The U.S. Department of Justice is asking a federal judge in South Dakota to not dismiss a lawsuit that tribal members filed against Jackson County in which they claim the county doesn’t give equal voting access to Native American voters. After the November election, the county’s attorneys filed a motion asking U.S. District Judge Karen Schreier in Sioux Falls to toss the case arguing that the lawsuit does not contain proof that the county disenfranchised Native Americans — a protected class under the Voting Rights Act. But the federal agency believes the complaint shows otherwise.
The lawsuit was filed about two months before the election by four members of the Oglala Sioux Tribe who are residents of Wanblee, a town of 725 people on the Pine Ridge Indian Reservation. The plaintiffs argue that the county’s practice of offering only in-person voter registration and in-person absentee voting at the county courthouse in Kadoka discriminates against Native Americans living in the portion of the county that’s within the reservation.

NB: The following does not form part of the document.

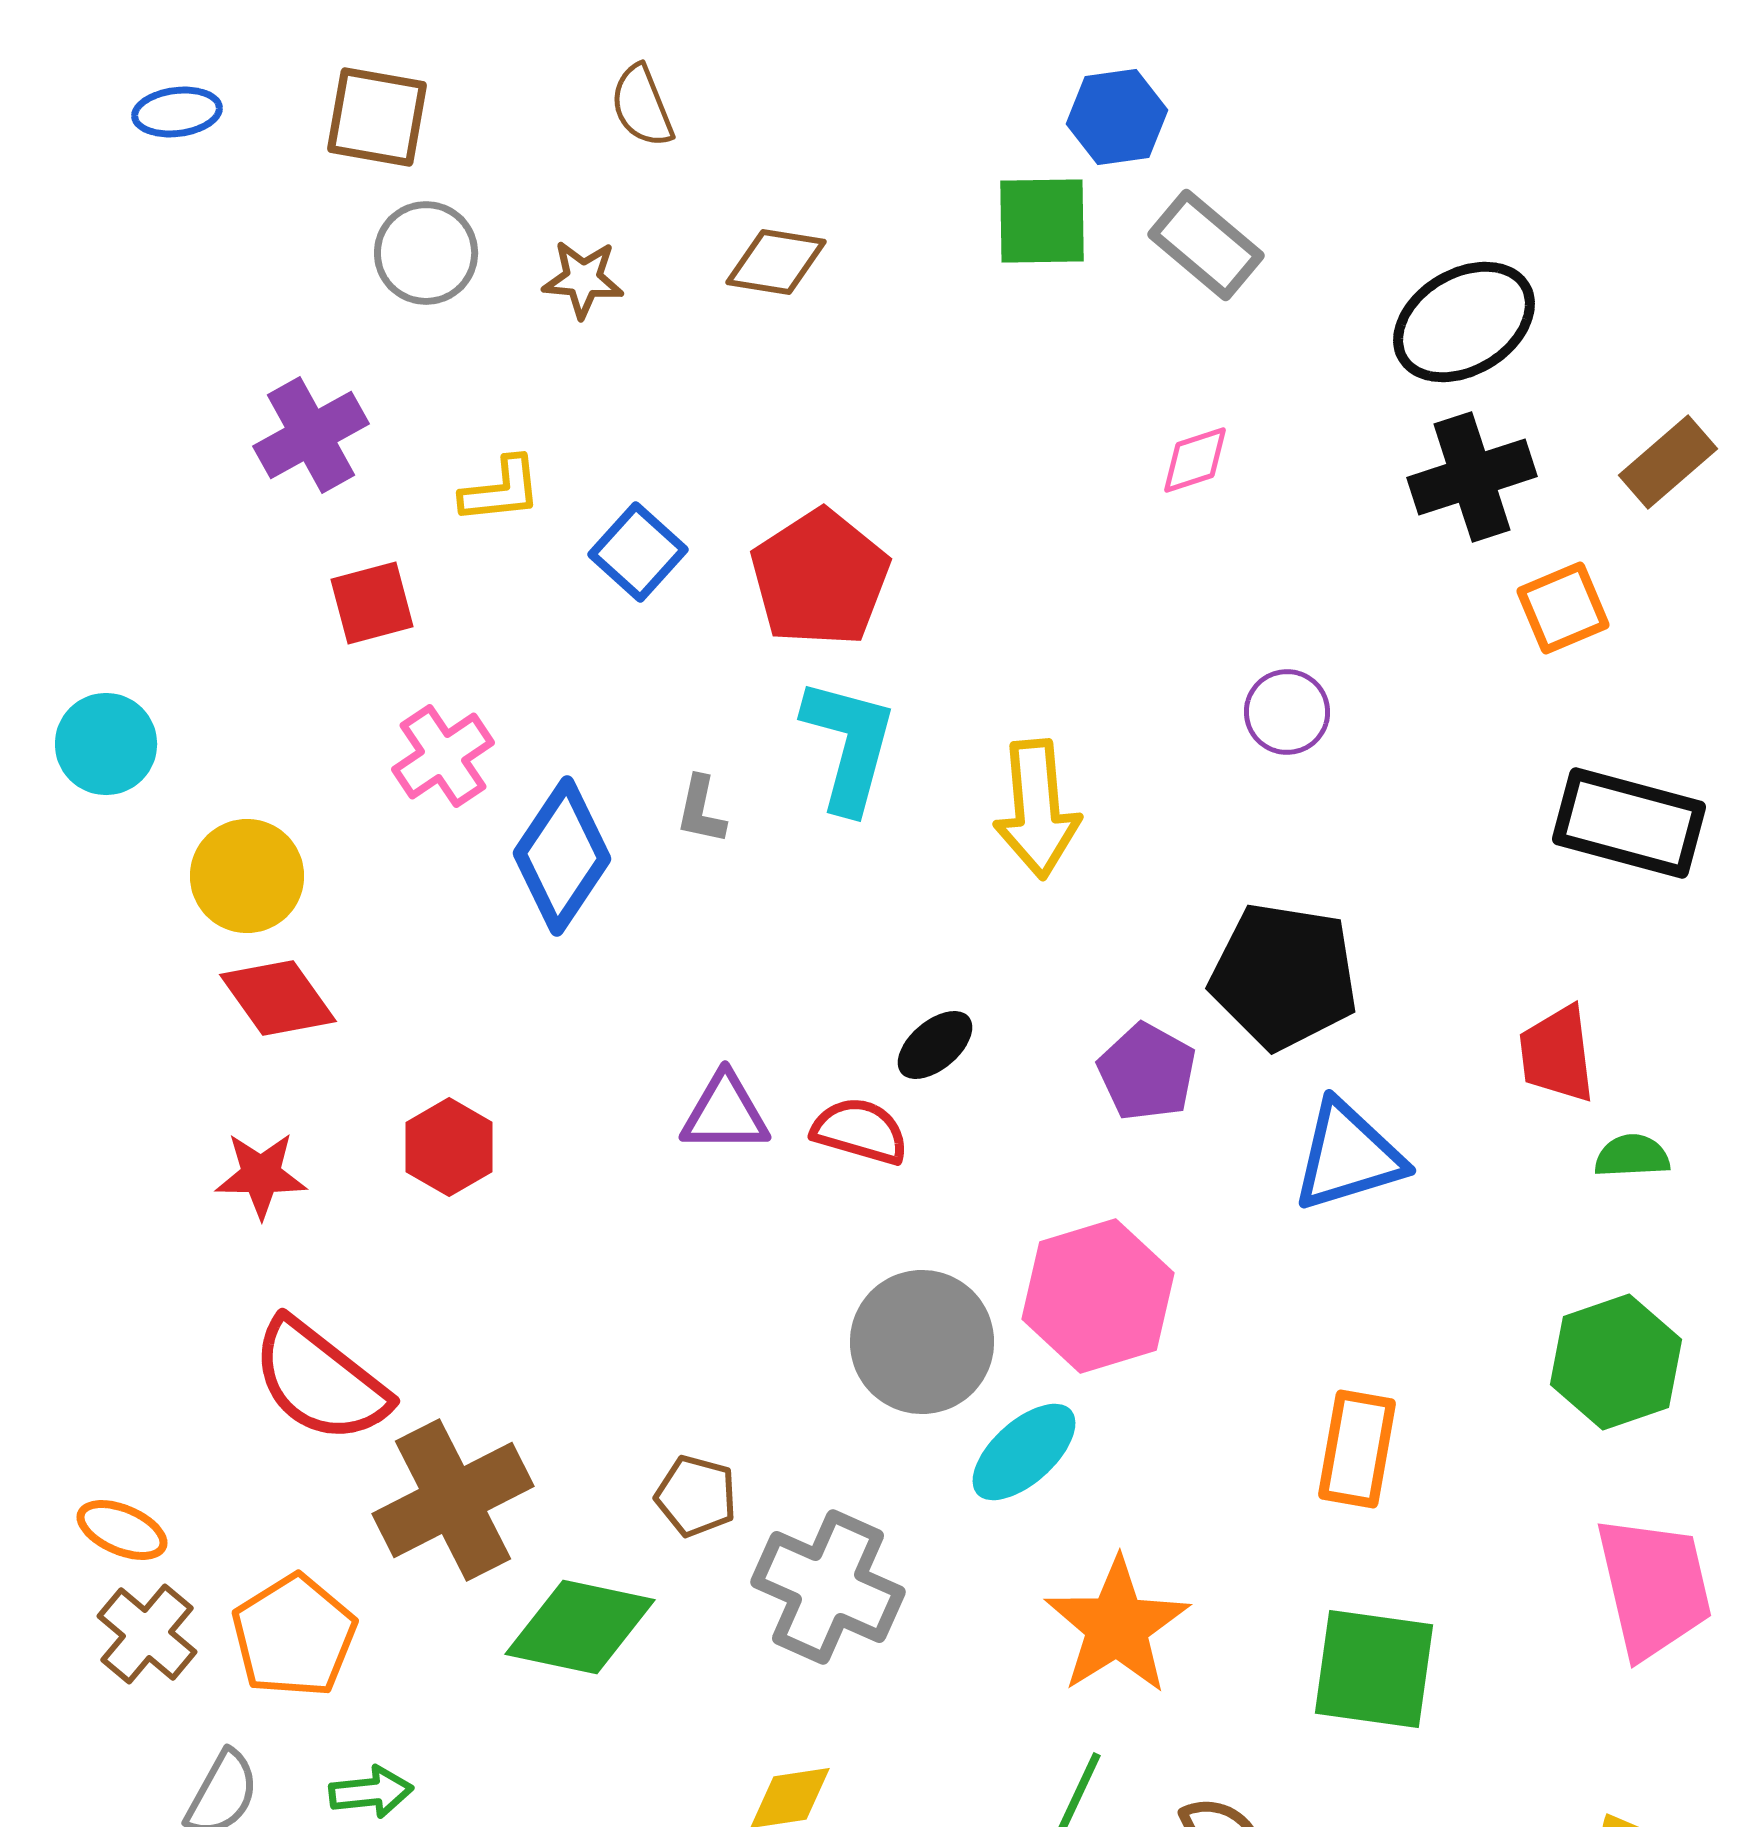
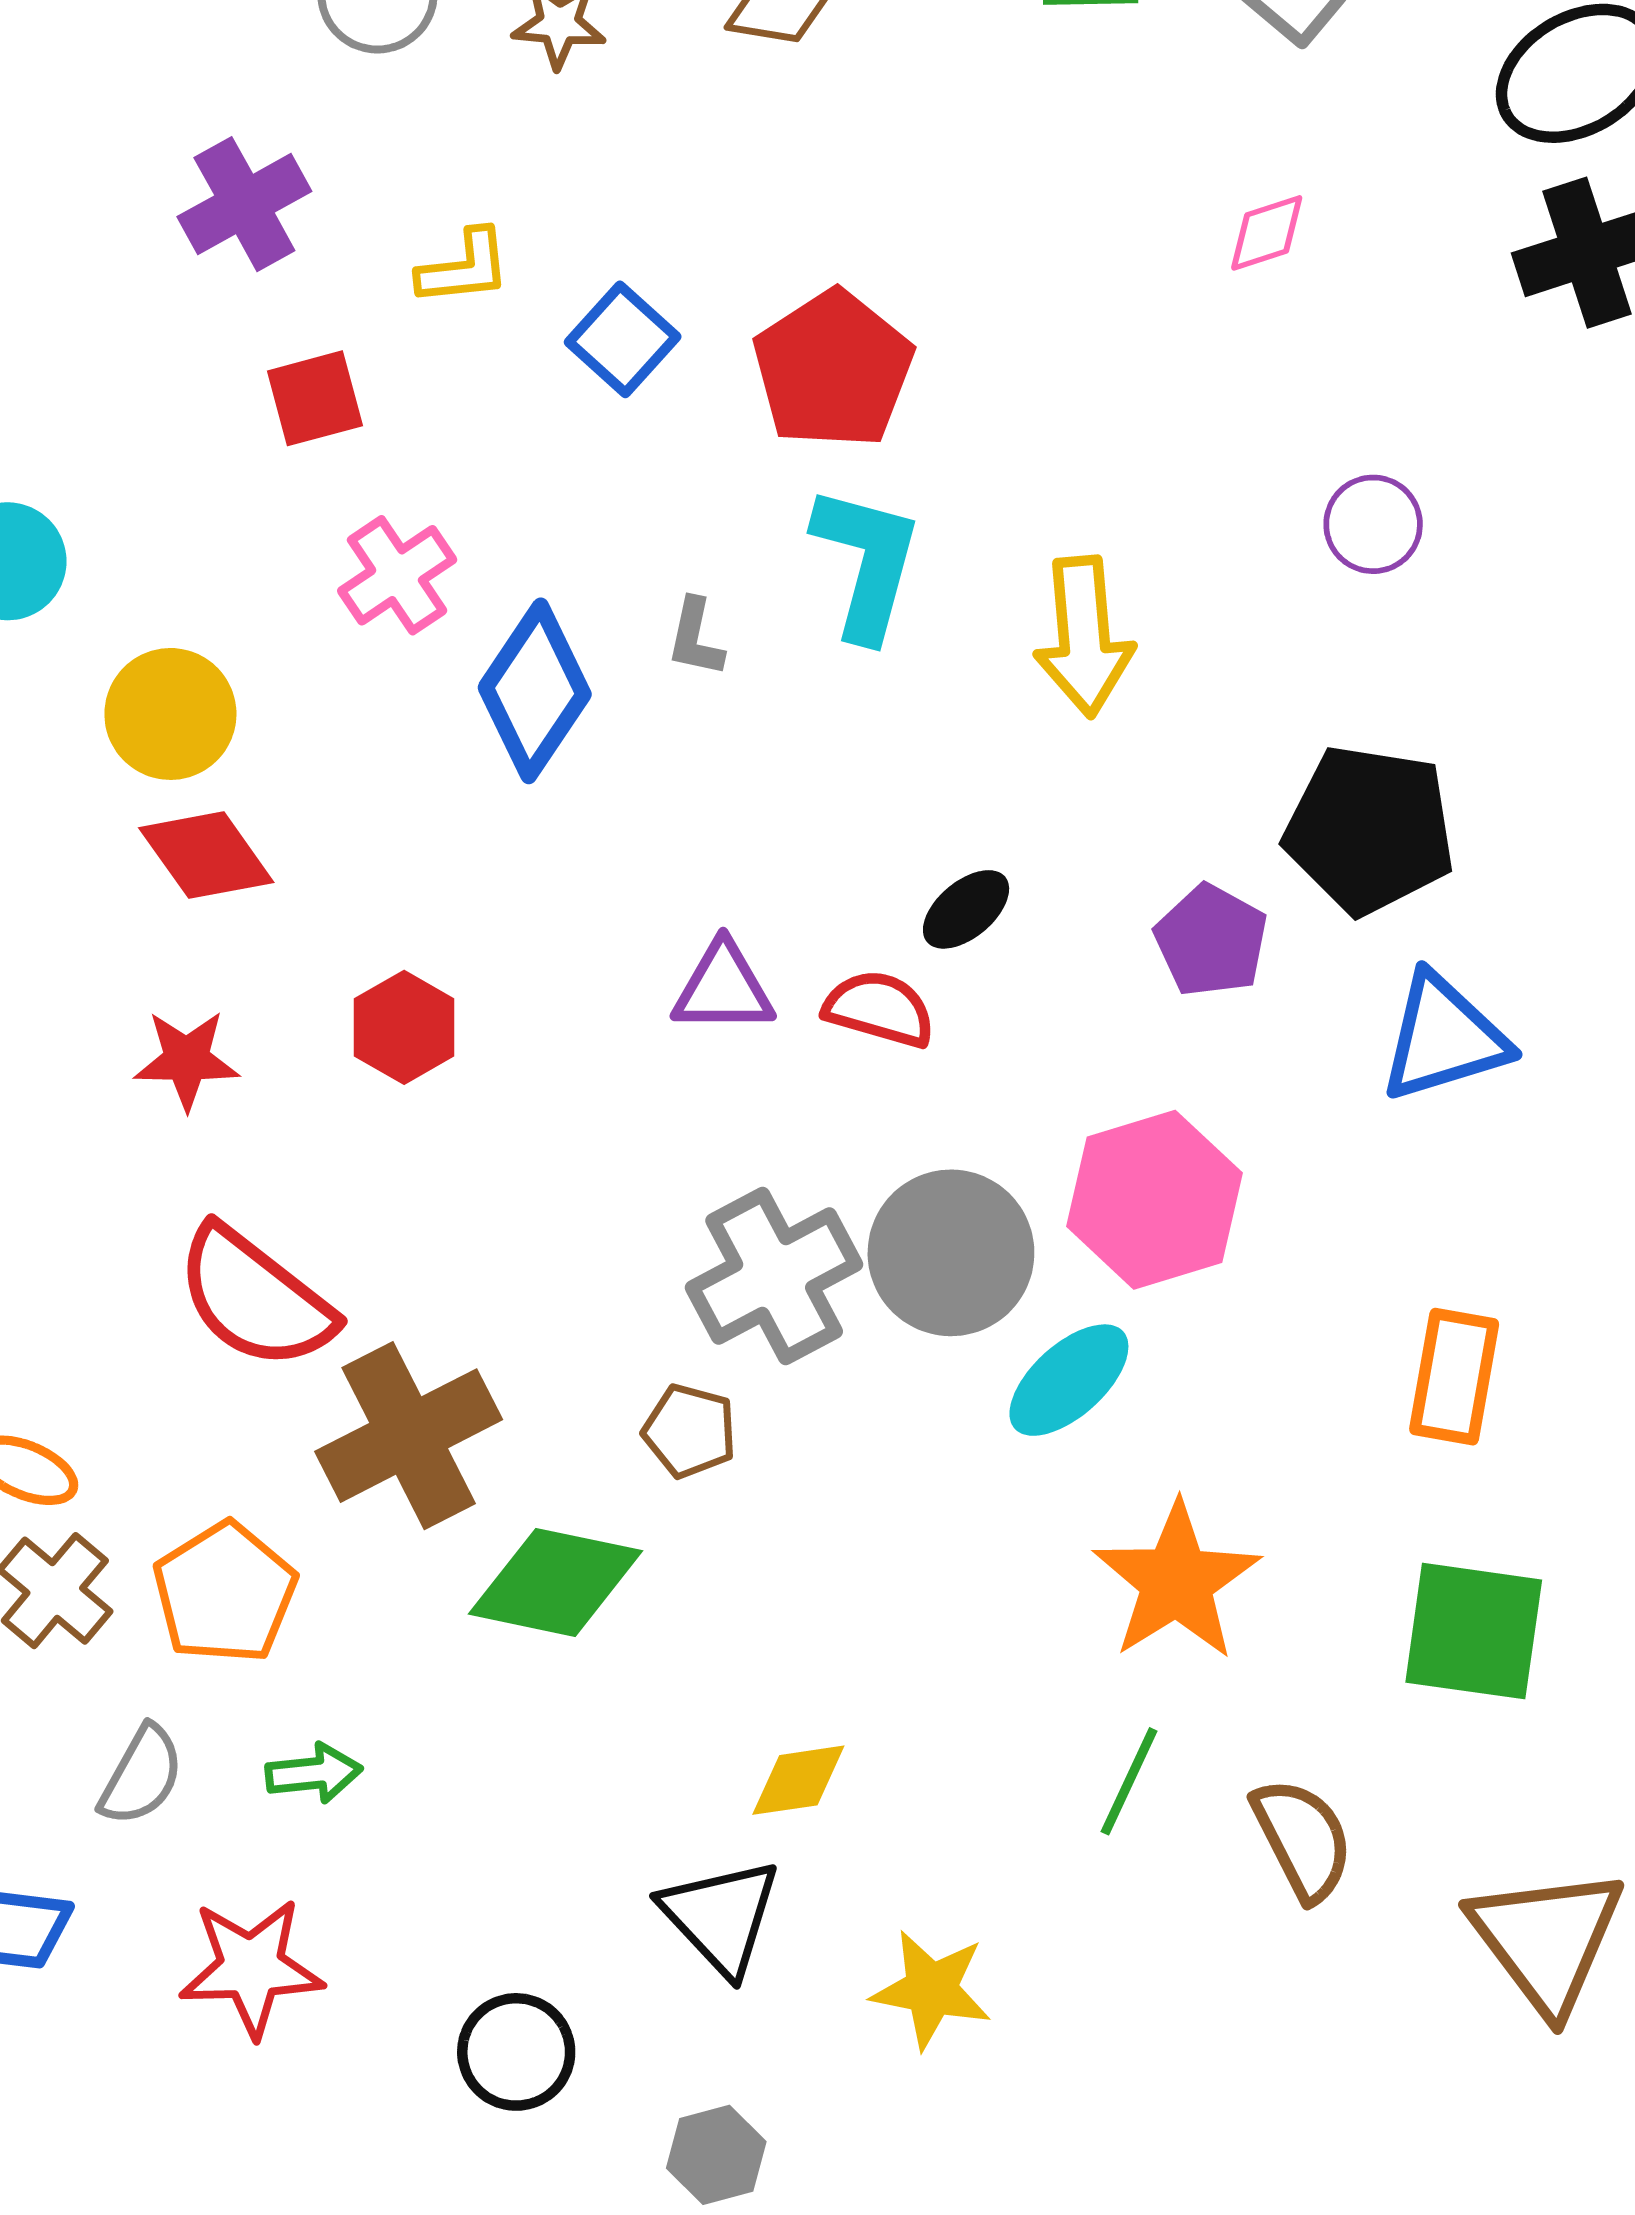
gray cross: (828, 1587) -> (774, 1276), moved, turned 38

The lawsuit alleges that Native Americans have to drive twice as far to get to Kadoka as white residents of Jackson County and many factors make the half-hour trip more difficult, the Argus Leader (http://argusne.ws/1xFU9jU ) reported. After the complaint was filed, county officials reversed their initially decision to refuse to open a satellite office for voter registration and early voting in Wanblee, but the change didn’t end the legal battle.